Mesereau is playing audiotape in between his questioning of the mom, cueing his co-counsel like a conductor to a band. He asks a question about something she alleges, the points "cue the tape," and it plays. Mesereau asked her about all the times she got restraining orders against her husband who abused her, then asked her if she ever thought Michael Jackson or anyone he was associated with was using force or fear to control her. She said, “I didn't think that, I knew it." He then asked, "Yet with all your experience with restraining orders, you didn't get one against Michael Jackson or his people?” She responds, "I was too scared of them."

Inside color: Jackson is wearing shiny satin pants with his suit jacket today. I don't know if it's the fabric, but he looks like he's lost even more weight (if that's possible) he doesn't look like he feels well. Catherine Jackson, his mom, came in with him again today, the one constant for Michael throughout this trial. She looks tired and serious, but well dressed and loving whispers back and forth with Michael when they come in the courtroom. The accuser's mom comes in with a purple hooded jacket, with the hood pulled tightly over her head and face, head down as she walks in escorted by D.A.'s people. Today at the morning break, she sat at the witness stand with her hands clasped tight looking down. Looked like she was praying.

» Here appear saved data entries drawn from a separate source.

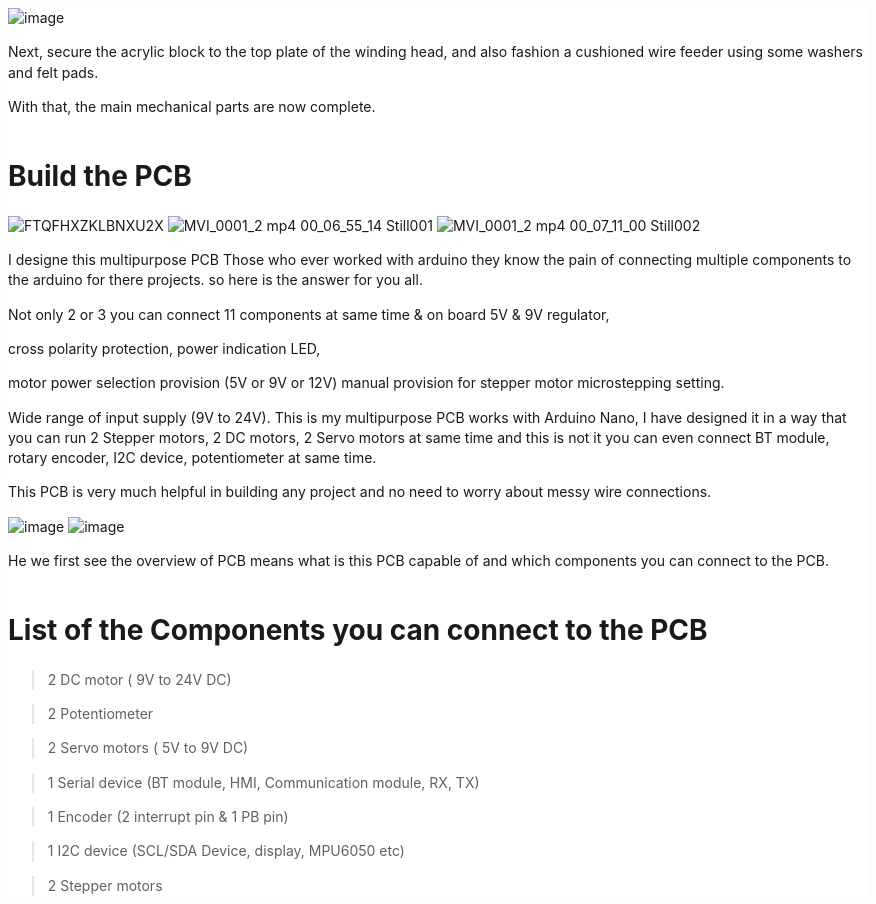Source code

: ![image](https://user-images.githubusercontent.com/19898602/145056533-42051ea8-107c-48b8-8060-c30dcd9c784a.png)


Next, secure the acrylic block to the top plate of the winding head, and also fashion a cushioned wire feeder using some washers and felt pads. 

With that, the main mechanical parts are now complete. 


# Build the PCB

![FTQFHXZKLBNXU2X](https://user-images.githubusercontent.com/19898602/123725479-bd305280-d8ab-11eb-8709-c680e91e1300.jpg)
![MVI_0001_2 mp4 00_06_55_14 Still001](https://user-images.githubusercontent.com/19898602/123725534-d5a06d00-d8ab-11eb-9645-d2a05880e79a.jpg)
![MVI_0001_2 mp4 00_07_11_00 Still002](https://user-images.githubusercontent.com/19898602/123725542-d933f400-d8ab-11eb-9a7f-d88351d6a952.jpg)

I designe this multipurpose PCB Those who ever worked with arduino they know the pain of connecting multiple components to the arduino for there projects. so here is the answer for you all.

Not only 2 or 3 you can connect 11 components at same time & on board 5V & 9V regulator,

cross polarity protection, power indication LED,

motor power selection provision (5V or 9V or 12V) manual provision for stepper motor microstepping setting.

Wide range of input supply (9V to 24V). This is my multipurpose PCB works with Arduino Nano, I have designed it in a way that you can run 2 Stepper motors, 2 DC motors, 2 Servo motors at same time and this is not it you can even connect BT module, rotary encoder, I2C device, potentiometer at same time.

This PCB is very much helpful in building any project and no need to worry about messy wire connections.

![image](https://user-images.githubusercontent.com/19898602/123725769-50698800-d8ac-11eb-83b0-fbdab6a23ec1.png)
![image](https://user-images.githubusercontent.com/19898602/123725784-5a8b8680-d8ac-11eb-9a51-bb9042d974ec.png)


He we first see the overview of PCB means what is this PCB capable of and which components you can connect to the PCB.

# List of the Components you can connect to the PCB

> 2 DC motor ( 9V to 24V DC)

> 2 Potentiometer

> 2 Servo motors ( 5V to 9V DC)

> 1 Serial device (BT module, HMI, Communication module, RX, TX)

> 1 Encoder (2 interrupt pin & 1 PB pin)

> 1 I2C device (SCL/SDA Device, display, MPU6050 etc)

> 2 Stepper motors
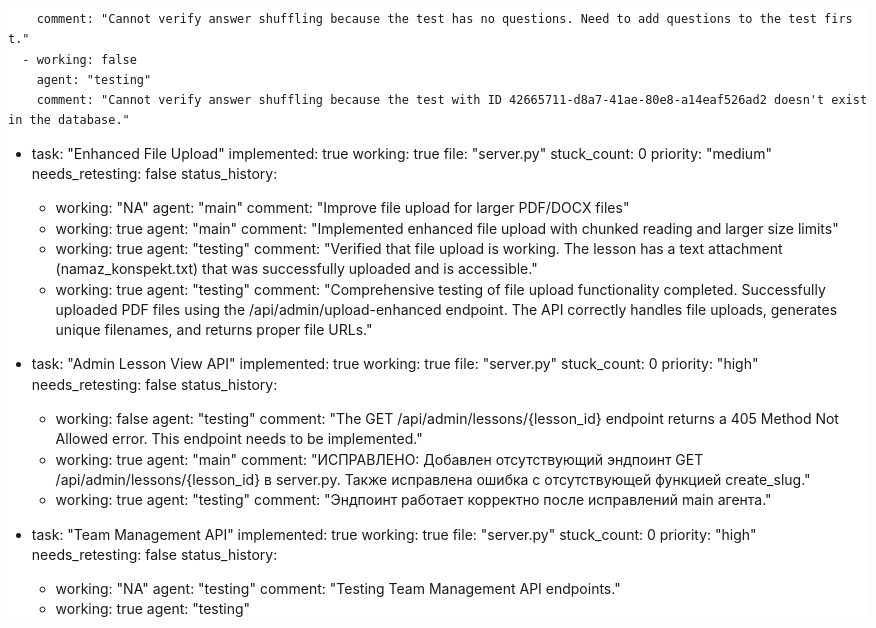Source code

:         comment: "Cannot verify answer shuffling because the test has no questions. Need to add questions to the test first."
      - working: false
        agent: "testing"
        comment: "Cannot verify answer shuffling because the test with ID 42665711-d8a7-41ae-80e8-a14eaf526ad2 doesn't exist in the database."

  - task: "Enhanced File Upload"
    implemented: true
    working: true
    file: "server.py"
    stuck_count: 0
    priority: "medium"
    needs_retesting: false
    status_history:
      - working: "NA"
        agent: "main"
        comment: "Improve file upload for larger PDF/DOCX files"
      - working: true
        agent: "main"
        comment: "Implemented enhanced file upload with chunked reading and larger size limits"
      - working: true
        agent: "testing"
        comment: "Verified that file upload is working. The lesson has a text attachment (namaz_konspekt.txt) that was successfully uploaded and is accessible."
      - working: true
        agent: "testing"
        comment: "Comprehensive testing of file upload functionality completed. Successfully uploaded PDF files using the /api/admin/upload-enhanced endpoint. The API correctly handles file uploads, generates unique filenames, and returns proper file URLs."

  - task: "Admin Lesson View API"
    implemented: true
    working: true
    file: "server.py"
    stuck_count: 0
    priority: "high"
    needs_retesting: false
    status_history:
      - working: false
        agent: "testing"
        comment: "The GET /api/admin/lessons/{lesson_id} endpoint returns a 405 Method Not Allowed error. This endpoint needs to be implemented."
      - working: true
        agent: "main"
        comment: "ИСПРАВЛЕНО: Добавлен отсутствующий эндпоинт GET /api/admin/lessons/{lesson_id} в server.py. Также исправлена ошибка с отсутствующей функцией create_slug."
      - working: true
        agent: "testing"
        comment: "Эндпоинт работает корректно после исправлений main агента."
        
  - task: "Team Management API"
    implemented: true
    working: true
    file: "server.py"
    stuck_count: 0
    priority: "high"
    needs_retesting: false
    status_history:
      - working: "NA"
        agent: "testing"
        comment: "Testing Team Management API endpoints."
      - working: true
        agent: "testing"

Some jurors are taking notes, sometimes grinning when Mesereau seems to catch her in a bizarre statement. One laughed when she didn't know what "the government" meant when Mesereau was referring to prosecutors. That being said, there is evidence that she was being followed by Jackson's people, phone calls of hers were listened in on as she has claimed.

Never a dull moment in Santa Maria. Gotta get back in the courtroom now.